* Begin Provided data *

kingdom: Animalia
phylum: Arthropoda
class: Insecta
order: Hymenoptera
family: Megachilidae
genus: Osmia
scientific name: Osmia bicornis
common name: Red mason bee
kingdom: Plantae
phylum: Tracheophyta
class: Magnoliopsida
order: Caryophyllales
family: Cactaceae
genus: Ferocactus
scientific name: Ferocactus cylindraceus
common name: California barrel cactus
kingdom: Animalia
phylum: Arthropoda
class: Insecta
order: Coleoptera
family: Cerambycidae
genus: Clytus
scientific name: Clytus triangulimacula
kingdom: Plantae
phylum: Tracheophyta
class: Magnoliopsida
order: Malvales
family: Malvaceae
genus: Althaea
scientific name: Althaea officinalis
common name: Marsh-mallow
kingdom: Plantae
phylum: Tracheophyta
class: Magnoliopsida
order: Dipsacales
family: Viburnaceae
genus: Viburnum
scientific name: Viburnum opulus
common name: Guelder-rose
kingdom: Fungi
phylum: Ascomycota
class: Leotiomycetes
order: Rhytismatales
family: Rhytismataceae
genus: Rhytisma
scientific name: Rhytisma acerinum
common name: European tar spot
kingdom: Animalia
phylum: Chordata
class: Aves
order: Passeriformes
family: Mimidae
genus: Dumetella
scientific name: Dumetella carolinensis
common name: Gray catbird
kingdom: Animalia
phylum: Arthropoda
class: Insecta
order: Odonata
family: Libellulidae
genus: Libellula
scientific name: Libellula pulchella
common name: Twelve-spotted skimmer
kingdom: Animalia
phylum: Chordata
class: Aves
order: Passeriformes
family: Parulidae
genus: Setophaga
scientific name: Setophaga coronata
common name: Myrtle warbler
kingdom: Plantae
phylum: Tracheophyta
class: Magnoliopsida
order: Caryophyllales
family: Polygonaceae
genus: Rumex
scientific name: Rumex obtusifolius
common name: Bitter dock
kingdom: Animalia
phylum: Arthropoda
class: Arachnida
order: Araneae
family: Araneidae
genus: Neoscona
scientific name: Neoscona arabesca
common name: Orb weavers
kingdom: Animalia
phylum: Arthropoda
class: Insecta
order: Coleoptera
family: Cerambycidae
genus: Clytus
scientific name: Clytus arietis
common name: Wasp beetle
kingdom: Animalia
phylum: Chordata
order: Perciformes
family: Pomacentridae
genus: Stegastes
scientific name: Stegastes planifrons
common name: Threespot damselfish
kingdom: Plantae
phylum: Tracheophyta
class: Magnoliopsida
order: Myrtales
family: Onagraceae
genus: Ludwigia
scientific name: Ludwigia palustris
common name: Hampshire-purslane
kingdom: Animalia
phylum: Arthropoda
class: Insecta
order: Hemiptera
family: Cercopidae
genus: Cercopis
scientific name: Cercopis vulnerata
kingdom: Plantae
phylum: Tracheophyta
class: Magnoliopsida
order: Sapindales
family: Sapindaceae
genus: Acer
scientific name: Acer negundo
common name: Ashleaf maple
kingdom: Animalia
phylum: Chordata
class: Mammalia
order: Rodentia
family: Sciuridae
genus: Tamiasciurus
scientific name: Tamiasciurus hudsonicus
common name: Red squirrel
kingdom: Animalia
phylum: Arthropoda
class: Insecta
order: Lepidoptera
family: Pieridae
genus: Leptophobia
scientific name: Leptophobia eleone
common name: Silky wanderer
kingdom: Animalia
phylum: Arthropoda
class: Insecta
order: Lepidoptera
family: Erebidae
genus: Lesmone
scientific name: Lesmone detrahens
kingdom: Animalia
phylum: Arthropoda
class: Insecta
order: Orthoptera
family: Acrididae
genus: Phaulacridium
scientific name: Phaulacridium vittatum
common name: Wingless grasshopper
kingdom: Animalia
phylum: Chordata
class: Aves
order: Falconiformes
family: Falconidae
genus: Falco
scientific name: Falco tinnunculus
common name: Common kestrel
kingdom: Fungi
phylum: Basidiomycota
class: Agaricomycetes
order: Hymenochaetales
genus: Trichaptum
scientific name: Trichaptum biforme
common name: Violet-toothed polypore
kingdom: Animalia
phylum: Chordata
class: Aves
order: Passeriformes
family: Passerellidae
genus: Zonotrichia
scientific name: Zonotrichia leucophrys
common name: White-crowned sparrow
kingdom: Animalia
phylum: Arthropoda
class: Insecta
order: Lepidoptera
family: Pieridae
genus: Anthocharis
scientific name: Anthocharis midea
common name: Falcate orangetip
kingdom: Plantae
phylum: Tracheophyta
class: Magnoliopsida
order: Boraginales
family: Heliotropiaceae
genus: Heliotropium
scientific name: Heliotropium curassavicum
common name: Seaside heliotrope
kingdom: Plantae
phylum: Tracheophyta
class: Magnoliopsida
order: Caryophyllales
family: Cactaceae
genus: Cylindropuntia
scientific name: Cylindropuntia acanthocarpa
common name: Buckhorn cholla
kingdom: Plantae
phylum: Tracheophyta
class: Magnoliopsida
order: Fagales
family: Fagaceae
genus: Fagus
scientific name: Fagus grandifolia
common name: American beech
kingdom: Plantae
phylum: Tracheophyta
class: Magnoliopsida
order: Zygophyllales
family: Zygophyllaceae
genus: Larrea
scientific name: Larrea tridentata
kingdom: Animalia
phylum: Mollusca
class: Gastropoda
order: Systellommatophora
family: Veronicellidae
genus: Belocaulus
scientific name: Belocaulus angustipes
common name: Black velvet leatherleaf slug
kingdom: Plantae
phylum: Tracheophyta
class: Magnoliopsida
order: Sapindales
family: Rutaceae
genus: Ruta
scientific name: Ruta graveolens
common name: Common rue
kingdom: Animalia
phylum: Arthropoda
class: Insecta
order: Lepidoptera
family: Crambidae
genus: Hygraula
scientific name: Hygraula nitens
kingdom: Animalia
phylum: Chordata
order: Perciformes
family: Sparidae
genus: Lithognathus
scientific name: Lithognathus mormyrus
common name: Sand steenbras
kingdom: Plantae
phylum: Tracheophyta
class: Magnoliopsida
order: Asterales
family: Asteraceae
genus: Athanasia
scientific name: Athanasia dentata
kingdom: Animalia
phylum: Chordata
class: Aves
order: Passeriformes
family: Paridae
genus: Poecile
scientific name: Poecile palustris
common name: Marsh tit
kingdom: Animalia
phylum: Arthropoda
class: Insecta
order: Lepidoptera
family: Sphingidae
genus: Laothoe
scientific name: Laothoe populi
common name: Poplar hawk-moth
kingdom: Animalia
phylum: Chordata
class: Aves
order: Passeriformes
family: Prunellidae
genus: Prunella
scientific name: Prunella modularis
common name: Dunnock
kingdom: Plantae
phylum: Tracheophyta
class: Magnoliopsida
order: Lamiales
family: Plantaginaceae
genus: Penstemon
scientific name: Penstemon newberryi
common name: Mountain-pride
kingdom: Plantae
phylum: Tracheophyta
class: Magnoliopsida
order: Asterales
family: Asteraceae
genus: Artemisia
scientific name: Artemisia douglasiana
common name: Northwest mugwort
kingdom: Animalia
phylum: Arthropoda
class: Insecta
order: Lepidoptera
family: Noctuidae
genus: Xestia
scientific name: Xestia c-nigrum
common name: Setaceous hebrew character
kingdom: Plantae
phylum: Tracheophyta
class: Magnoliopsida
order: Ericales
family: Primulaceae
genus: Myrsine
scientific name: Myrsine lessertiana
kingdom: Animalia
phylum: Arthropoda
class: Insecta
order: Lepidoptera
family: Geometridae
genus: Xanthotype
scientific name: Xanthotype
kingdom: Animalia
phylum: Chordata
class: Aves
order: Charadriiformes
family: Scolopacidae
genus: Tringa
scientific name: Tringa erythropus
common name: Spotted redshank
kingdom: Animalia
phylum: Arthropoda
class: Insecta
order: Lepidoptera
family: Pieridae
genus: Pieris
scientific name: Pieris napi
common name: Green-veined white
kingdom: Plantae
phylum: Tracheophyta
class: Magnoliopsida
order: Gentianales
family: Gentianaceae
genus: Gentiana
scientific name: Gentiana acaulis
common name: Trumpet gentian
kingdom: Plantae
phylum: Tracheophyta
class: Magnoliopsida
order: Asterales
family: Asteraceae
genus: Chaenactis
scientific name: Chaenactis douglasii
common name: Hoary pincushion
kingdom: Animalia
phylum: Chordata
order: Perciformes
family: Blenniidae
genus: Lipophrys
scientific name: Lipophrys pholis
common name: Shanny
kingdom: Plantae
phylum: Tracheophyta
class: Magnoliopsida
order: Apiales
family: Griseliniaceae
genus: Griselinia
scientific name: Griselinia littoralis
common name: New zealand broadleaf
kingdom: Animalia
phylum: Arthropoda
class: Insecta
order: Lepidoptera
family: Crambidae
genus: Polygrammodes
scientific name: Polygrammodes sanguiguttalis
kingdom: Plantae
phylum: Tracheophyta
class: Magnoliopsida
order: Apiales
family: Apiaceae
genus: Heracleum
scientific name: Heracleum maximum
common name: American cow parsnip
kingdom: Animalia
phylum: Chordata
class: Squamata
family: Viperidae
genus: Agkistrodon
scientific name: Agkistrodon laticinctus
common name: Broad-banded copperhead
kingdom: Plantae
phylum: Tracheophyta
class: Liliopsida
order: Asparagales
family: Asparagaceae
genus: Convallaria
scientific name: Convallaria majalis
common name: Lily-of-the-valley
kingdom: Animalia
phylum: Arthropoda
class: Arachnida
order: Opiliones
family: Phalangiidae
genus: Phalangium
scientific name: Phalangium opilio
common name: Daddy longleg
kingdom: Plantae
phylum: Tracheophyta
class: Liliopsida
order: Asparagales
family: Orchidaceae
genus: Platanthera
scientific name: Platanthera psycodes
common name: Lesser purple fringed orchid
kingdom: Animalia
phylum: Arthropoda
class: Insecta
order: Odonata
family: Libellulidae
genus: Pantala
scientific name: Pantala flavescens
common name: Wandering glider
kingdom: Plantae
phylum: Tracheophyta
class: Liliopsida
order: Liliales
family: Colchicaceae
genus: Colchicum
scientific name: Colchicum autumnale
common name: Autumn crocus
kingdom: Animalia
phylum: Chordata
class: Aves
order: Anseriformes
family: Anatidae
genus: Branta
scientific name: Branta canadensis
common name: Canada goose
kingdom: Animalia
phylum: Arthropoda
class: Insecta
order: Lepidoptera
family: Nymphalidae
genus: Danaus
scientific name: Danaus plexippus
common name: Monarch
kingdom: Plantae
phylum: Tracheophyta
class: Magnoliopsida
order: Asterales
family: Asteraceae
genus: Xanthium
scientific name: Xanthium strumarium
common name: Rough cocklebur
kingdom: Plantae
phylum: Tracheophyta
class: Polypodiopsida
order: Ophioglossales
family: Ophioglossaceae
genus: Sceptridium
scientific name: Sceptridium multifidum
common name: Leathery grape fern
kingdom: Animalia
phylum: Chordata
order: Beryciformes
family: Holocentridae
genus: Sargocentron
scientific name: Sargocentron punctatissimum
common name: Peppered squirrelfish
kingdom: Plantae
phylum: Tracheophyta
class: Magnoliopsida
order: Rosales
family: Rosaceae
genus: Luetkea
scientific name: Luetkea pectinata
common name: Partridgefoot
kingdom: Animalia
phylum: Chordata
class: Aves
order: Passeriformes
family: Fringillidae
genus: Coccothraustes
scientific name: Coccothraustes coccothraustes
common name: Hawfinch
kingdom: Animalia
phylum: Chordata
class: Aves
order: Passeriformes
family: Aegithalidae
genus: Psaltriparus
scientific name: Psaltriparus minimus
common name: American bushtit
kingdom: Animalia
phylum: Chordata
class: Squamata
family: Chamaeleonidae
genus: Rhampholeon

* End Provided data *

* Challenge
Please give everything from the line containing "scientific name: Sceptridium multifidum" down to the end of the data again, switching "common name" to "vernacular name" and leaving all else as it stands.

* Solution
scientific name: Sceptridium multifidum
vernacular name: Leathery grape fern
kingdom: Animalia
phylum: Chordata
order: Beryciformes
family: Holocentridae
genus: Sargocentron
scientific name: Sargocentron punctatissimum
vernacular name: Peppered squirrelfish
kingdom: Plantae
phylum: Tracheophyta
class: Magnoliopsida
order: Rosales
family: Rosaceae
genus: Luetkea
scientific name: Luetkea pectinata
vernacular name: Partridgefoot
kingdom: Animalia
phylum: Chordata
class: Aves
order: Passeriformes
family: Fringillidae
genus: Coccothraustes
scientific name: Coccothraustes coccothraustes
vernacular name: Hawfinch
kingdom: Animalia
phylum: Chordata
class: Aves
order: Passeriformes
family: Aegithalidae
genus: Psaltriparus
scientific name: Psaltriparus minimus
vernacular name: American bushtit
kingdom: Animalia
phylum: Chordata
class: Squamata
family: Chamaeleonidae
genus: Rhampholeon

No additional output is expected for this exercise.